Nobel economist speaker Finn Kydland is best known for two foundational contributions. First, with Prescott, he demonstrated that the effectiveness of economic policy hinges not only on its design but on its credibility over time — the so-called “time consistency” problem. Their 1977 paper, Rules Rather than Discretion, showed that discretionary policymakers who deviate from announced plans erode trust and ultimately worsen economic outcomes. This insight directly underpinned the global movement toward independent central banking in countries including the United Kingdom, Sweden, and New Zealand. Second, their real business cycle framework integrated growth theory with cycle dynamics, reshaping macroeconomic modeling at its core. More than 50 published papers, two of which have been cited over 1,500 times each, document the breadth of this influence.
In 2004, the Sveriges Riksbank Prize in Economic Sciences was awarded jointly to Kydland and Prescott “for their contributions to dynamic macroeconomics: the time consistency of economic policy and the driving forces behind business cycles.” The Royal Swedish Academy of Sciences described their work as contributions of fundamental significance to macroeconomic research. Beyond the Nobel, Kydland has received the John Stauffer National Fellowship in Public Policy from the Hoover Institution and holds membership in the Norwegian Academy of Science and Letters. He also directs the Laboratory for Aggregate Economics and Finance (LAEF) at UC Santa Barbara and serves as a Research Associate for the Federal Reserve Banks of Dallas and St. Louis.
As a economics speaker, Finn Kydland translates decades of frontier research into frameworks that matter to decision-makers: how institutions can commit to sound policy, what history teaches us about fiscal and monetary discipline, and what drives economies into cycles of boom and recession.

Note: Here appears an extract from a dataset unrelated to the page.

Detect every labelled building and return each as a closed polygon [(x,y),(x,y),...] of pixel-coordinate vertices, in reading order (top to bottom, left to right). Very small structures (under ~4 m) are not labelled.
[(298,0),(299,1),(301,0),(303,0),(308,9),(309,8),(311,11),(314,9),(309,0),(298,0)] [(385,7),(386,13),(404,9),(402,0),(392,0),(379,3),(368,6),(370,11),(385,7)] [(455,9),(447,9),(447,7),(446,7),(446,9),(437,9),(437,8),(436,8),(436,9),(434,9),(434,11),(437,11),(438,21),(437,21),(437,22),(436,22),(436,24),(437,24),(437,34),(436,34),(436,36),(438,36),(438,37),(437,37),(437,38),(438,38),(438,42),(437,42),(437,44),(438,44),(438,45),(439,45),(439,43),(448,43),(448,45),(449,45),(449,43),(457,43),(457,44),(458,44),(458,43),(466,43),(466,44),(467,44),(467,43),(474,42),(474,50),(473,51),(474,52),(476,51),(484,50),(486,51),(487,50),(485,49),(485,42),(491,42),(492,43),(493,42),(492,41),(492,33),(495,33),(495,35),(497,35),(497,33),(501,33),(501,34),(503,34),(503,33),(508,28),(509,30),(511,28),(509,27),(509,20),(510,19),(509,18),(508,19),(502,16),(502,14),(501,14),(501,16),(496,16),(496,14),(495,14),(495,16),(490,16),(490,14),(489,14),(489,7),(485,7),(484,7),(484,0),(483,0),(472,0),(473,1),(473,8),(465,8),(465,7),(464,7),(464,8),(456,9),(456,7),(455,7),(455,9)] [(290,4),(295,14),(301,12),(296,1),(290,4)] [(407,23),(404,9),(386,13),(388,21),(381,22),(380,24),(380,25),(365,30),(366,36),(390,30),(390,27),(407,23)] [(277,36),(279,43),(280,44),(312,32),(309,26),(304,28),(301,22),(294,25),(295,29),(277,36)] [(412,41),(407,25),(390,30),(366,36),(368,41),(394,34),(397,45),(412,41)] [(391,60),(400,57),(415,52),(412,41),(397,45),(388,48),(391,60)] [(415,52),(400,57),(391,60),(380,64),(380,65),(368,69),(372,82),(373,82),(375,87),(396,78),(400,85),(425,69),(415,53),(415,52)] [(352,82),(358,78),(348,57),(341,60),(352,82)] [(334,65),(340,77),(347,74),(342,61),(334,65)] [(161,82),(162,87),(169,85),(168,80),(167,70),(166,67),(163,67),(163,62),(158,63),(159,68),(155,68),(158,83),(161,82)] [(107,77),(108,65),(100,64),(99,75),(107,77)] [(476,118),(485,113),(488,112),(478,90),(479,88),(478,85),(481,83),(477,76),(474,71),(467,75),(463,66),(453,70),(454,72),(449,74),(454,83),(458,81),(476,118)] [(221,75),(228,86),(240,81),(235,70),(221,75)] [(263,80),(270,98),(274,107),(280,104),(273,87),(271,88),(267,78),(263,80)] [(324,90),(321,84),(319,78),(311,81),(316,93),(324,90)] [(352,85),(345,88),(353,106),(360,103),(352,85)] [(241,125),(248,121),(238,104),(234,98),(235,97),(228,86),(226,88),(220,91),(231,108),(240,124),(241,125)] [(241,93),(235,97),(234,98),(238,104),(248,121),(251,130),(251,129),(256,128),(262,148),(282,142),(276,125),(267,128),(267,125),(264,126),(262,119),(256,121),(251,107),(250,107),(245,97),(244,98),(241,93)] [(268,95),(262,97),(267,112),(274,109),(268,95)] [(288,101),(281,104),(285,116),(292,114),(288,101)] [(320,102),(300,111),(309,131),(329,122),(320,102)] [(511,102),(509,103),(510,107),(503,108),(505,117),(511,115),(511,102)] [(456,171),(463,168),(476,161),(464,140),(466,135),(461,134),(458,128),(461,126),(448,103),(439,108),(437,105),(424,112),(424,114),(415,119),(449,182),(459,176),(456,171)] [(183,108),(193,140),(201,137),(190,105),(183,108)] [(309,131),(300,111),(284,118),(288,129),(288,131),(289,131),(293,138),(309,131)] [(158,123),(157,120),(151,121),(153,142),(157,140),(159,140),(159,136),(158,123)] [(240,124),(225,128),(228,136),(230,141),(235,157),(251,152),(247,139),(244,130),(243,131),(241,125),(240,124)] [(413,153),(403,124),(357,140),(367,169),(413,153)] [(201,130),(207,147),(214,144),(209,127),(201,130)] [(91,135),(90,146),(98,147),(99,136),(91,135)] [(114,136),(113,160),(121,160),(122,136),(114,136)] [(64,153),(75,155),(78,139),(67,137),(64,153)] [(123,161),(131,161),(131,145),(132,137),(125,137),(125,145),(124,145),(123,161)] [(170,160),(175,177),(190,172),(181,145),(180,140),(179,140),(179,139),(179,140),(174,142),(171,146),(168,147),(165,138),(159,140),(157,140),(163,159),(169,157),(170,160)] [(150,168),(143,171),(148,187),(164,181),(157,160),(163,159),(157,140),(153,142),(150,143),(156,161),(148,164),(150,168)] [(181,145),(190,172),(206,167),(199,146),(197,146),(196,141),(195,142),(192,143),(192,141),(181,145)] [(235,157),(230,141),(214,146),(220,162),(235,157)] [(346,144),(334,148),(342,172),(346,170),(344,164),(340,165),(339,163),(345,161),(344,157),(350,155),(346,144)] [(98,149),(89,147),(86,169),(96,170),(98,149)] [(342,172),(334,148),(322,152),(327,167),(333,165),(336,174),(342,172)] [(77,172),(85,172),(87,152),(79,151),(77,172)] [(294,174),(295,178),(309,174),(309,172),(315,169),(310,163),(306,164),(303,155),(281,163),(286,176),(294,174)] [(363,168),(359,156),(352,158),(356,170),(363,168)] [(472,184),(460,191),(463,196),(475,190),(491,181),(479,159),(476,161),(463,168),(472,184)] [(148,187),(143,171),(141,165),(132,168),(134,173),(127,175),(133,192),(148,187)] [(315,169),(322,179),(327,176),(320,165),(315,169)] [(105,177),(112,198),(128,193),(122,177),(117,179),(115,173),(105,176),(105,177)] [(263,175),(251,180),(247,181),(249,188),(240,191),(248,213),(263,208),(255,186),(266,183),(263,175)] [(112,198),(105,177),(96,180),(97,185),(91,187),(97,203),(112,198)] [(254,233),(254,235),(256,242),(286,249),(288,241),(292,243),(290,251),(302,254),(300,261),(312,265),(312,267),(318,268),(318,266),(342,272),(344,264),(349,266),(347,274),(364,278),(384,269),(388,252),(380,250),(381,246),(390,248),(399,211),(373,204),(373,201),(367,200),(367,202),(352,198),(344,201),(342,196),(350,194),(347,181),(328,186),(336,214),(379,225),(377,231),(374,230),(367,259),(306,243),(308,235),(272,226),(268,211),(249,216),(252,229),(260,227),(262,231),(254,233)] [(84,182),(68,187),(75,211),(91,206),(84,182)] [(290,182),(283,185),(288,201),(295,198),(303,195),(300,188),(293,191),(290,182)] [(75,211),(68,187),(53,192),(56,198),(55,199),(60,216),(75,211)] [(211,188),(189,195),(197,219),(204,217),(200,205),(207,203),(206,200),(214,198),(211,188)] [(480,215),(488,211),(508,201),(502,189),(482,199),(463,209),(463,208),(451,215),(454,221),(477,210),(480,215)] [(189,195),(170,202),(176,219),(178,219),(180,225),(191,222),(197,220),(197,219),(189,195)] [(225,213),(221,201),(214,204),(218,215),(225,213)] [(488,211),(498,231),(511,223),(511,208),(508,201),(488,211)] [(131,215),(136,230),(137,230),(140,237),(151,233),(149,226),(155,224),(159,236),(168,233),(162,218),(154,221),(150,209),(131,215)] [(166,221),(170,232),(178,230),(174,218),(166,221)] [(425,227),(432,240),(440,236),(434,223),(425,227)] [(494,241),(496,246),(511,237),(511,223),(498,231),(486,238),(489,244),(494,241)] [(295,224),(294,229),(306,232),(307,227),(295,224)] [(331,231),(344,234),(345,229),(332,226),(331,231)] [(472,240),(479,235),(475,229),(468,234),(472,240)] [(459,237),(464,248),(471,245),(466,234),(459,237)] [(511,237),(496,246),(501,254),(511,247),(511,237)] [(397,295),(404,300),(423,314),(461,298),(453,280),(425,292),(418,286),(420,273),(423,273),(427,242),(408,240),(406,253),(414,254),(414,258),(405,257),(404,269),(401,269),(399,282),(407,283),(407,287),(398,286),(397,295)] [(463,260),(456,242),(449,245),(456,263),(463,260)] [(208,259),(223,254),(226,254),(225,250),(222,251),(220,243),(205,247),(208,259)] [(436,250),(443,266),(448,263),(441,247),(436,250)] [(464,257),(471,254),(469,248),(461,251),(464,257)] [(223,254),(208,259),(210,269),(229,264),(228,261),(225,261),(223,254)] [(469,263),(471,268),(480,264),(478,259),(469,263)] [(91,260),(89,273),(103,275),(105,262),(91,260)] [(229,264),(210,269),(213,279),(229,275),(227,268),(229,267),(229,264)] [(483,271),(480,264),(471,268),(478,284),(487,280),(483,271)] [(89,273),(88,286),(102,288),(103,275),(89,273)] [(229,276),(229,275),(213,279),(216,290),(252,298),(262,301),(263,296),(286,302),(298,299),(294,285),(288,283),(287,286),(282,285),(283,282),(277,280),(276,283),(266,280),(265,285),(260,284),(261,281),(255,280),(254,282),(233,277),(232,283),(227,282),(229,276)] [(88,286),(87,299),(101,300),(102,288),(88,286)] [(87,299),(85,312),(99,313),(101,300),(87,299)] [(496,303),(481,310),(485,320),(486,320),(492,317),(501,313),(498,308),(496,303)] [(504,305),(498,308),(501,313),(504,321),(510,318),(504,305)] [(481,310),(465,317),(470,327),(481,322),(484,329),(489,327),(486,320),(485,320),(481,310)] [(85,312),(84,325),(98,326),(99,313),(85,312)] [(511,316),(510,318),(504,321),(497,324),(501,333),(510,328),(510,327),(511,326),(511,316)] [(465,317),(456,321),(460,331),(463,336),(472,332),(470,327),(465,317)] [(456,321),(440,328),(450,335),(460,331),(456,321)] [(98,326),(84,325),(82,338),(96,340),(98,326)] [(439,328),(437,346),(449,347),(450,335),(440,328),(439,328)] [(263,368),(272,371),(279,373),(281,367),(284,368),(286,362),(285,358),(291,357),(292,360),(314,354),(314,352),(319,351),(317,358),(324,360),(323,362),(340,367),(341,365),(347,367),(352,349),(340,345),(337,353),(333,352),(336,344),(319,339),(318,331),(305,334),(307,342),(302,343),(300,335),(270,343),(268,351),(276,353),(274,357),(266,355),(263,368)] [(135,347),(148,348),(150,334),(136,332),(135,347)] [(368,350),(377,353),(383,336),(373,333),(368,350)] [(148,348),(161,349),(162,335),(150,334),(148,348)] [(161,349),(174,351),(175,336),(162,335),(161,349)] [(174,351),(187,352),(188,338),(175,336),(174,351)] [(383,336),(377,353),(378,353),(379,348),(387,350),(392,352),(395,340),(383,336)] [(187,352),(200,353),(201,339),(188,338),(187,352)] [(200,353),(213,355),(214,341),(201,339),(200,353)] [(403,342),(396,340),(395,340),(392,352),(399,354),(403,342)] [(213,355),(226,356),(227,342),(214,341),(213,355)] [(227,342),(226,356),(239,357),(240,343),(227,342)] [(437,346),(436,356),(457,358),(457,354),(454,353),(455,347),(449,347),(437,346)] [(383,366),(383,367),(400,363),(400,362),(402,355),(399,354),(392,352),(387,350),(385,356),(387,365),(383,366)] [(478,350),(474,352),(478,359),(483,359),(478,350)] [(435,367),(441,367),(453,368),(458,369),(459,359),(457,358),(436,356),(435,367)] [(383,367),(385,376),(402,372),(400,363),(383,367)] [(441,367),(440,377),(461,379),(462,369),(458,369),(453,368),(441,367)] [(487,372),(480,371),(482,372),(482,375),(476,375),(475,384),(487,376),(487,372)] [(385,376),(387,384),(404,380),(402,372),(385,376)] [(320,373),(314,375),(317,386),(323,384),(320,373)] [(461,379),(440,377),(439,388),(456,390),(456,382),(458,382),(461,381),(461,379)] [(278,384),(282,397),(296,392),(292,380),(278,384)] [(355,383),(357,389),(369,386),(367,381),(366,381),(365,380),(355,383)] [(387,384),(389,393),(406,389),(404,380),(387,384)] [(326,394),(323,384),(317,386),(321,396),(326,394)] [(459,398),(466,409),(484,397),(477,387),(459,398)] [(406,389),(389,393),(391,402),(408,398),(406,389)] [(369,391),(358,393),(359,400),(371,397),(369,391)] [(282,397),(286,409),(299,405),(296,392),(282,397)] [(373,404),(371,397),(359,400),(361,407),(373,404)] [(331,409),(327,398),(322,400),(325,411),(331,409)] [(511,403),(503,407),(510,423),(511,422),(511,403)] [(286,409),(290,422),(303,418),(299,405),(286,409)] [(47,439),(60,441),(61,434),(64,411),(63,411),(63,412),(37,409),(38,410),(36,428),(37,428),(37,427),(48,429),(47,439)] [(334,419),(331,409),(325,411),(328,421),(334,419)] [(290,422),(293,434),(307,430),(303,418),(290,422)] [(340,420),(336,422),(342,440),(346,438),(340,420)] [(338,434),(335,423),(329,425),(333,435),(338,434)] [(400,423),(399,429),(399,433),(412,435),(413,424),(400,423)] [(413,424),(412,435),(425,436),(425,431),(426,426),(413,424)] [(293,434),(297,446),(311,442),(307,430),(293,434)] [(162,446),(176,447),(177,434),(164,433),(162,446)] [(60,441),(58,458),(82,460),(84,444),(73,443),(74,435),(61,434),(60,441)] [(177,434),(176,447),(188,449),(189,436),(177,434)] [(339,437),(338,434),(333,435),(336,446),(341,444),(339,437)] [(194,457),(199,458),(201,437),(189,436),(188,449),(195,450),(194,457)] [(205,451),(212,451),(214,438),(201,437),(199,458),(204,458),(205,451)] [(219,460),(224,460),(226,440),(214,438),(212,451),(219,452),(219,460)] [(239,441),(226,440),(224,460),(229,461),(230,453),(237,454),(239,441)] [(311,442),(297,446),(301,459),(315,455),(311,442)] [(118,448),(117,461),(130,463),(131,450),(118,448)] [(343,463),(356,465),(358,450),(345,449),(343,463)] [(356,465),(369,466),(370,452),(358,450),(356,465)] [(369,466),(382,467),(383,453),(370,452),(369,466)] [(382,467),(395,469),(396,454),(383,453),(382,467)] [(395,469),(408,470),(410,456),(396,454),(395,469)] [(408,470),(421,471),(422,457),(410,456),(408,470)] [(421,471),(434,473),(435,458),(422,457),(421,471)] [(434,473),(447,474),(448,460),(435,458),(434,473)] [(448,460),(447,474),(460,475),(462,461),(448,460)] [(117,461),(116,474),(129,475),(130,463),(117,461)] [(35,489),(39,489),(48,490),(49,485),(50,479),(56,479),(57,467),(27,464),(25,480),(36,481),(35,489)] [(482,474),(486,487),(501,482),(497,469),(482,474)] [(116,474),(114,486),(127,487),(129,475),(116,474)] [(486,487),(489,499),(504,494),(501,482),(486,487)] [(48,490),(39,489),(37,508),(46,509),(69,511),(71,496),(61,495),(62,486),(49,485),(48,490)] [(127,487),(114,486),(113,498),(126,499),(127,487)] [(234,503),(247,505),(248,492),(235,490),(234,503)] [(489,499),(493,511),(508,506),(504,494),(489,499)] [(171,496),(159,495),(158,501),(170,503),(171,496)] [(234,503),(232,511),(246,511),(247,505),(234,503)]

Senior audiences — from central bank governors to corporate boards — value his ability to ground complex macroeconomic dynamics in clear principles, evidence-based arguments, and comparative country insights drawn from his work on economies ranging from Argentina to Ireland.
When governments and central banks deviate from announced plans, they don't just make a bad decision — they destroy the institutional credibility that makes future policy effective. Drawing from his Nobel Prize-winning research, Kydland explains the mechanics of the time consistency problem, why discretionary economic policy so reliably underperforms, and what institutional design — from independent central banks to constitutional rules — can do to lock in long-term gains. A foundational talk for leaders in finance, government, and economic policy.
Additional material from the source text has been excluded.